▶ **TUGAS TERTULIS 1**: Sebutkan semua judul tulisan Ibnu Haitam yang disebut dalam cuplikan tentang ilmuwan Islam di bawah ini.
▶ **TUGAS TERTULIS 2**: Kembalikan seluruh baris teks dari daftar di bawah tanpa perubahan apa pun, tetapi hilangkan penanda gambarnya.

▶ **CUPLIKAN TEKS**:

Ingin sekali menjerit dalam bahasa Sunda, hayu atuh brangus sisi negatif si Kabayan yang malas, mbah Jamrong yang bau menyan atau jawara lenong yang gampang marah. Kedah direformasi euy… Padahal untuk survive, generasi muda Islam wajib beli tiket, masuk ‘taman bermainnya’ kaum intelektual. Punya kejernihan hati dan tak berlaku kasar. Mereka (idealnya) adalah kaum yang bergegas, kasak-kusuk bedah buku, diskusi dan tetap menyuburkan semangat ijtihad dalam tindakan analytical minded .
Jika butuh panutan tak perlu (dulu) ‘lompat pagar’ mencari Bill Gates si multi biliuner atau The Master Of Deal, Donald Trump. Kalau bisa sih, jangan dulu sowan ke otaknya Stephens Hawkins. Tak ada salahnya menggali-korek ‘dapur sendiri’ para pengharum sejarah Islam ratusan tahun yang lalu.
>>
Coba bersilaturahmi dengan Ibnu Haitam, warga Basra 965 M dan meninggal di Kairo tahun 1039 M. Beliau, hebat betul! Ahli matematika,astronom,filsuf dan pakar optika. Lewat tulisan-tulisan besarnya, Maqayah fi Hayat al Alam (astronomi), Fi Al Minasit (optika), Maqayah fi Daw al-Qamar (cahaya dan gerak-gerik langit), Fi Surah Al Kusuf (kamera obsura/kamar gelap) dan bejibun karya spektakuler lainnya. Di dunia Barat, ia bernama Alhazen, Avennathan atau Avenetan.
Jangan puas dengan Alhazen. Silakan sowan pada Ibnu Sina yang oleh ilmuwan barat dipanggil Avicena. Ia sejaman Haitam, hidup antara 980 M sampai 1037 M. Berbagai gelar besar disandangnya, mulai dokter, filsuf,ahli fisika, geometri, metafisika dan ulama besar. Umur 17 tahun, si jenius ini sedah menjadi dokter Istana dan bertanggung jawab penuh atas kesehatan Nuh Bin Mansur, penguasa Dinasti Samaniah. Semua karya Ibnu Sina jadi literatur wajib bagi fakultas kedokteran di Eropa. Ada karya, Asy-Syifa (penyembuhan), Al Qanun fi at-Tibb (Peraturan dalam kedokteran). Bukunya, Al Magest tentang Astronomi,dianggap spektakuler karena mengkritik pandangan Aristoteles tentang kesamaan bintang-bintang tak bergerak dan kesamaan kesatuan jarak. Dalam Asy Syifa ia bilang, bintang-bintang yang tak bergerak berada dalam satu globe.

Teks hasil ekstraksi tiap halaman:
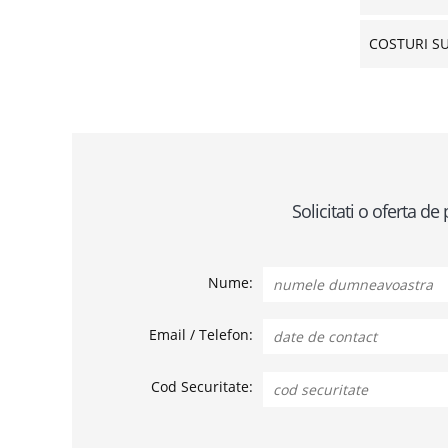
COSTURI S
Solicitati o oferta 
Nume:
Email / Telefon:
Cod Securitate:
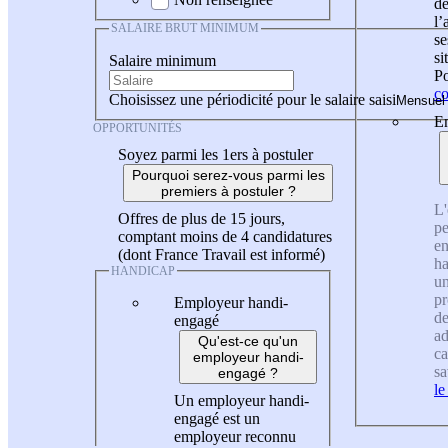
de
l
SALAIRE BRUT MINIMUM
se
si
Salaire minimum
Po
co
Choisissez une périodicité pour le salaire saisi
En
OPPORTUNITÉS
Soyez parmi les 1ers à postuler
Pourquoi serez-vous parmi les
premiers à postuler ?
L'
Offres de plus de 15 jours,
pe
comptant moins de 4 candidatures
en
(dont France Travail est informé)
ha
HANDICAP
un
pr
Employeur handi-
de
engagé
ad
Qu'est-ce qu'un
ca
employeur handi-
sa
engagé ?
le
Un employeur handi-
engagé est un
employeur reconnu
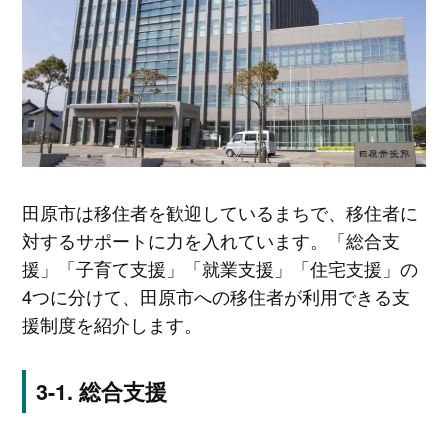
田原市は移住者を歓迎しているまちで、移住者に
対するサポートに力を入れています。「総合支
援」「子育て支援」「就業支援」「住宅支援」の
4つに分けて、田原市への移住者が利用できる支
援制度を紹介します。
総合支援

▶ **JAWABAN TERTULIS 1**:
- Maqayah fi Hayat al Alam
- Fi Al Minasit
- Maqayah fi Daw al-Qamar
- Fi Surah Al Kusuf

▶ **JAWABAN TERTULIS 2**:
COSTURI S
Solicitati o oferta 
Nume:
Email / Telefon:
Cod Securitate:
de
l
SALAIRE BRUT MINIMUM
se
si
Salaire minimum
Po
co
Choisissez une périodicité pour le salaire saisi
En
OPPORTUNITÉS
Soyez parmi les 1ers à postuler
Pourquoi serez-vous parmi les
premiers à postuler ?
L'
Offres de plus de 15 jours,
pe
comptant moins de 4 candidatures
en
(dont France Travail est informé)
ha
HANDICAP
un
pr
Employeur handi-
de
engagé
ad
Qu'est-ce qu'un
ca
employeur handi-
sa
engagé ?
le
Un employeur handi-
engagé est un
employeur reconnu
田原市は移住者を歓迎しているまちで、移住者に
対するサポートに力を入れています。「総合支
援」「子育て支援」「就業支援」「住宅支援」の
4つに分けて、田原市への移住者が利用できる支
援制度を紹介します。
総合支援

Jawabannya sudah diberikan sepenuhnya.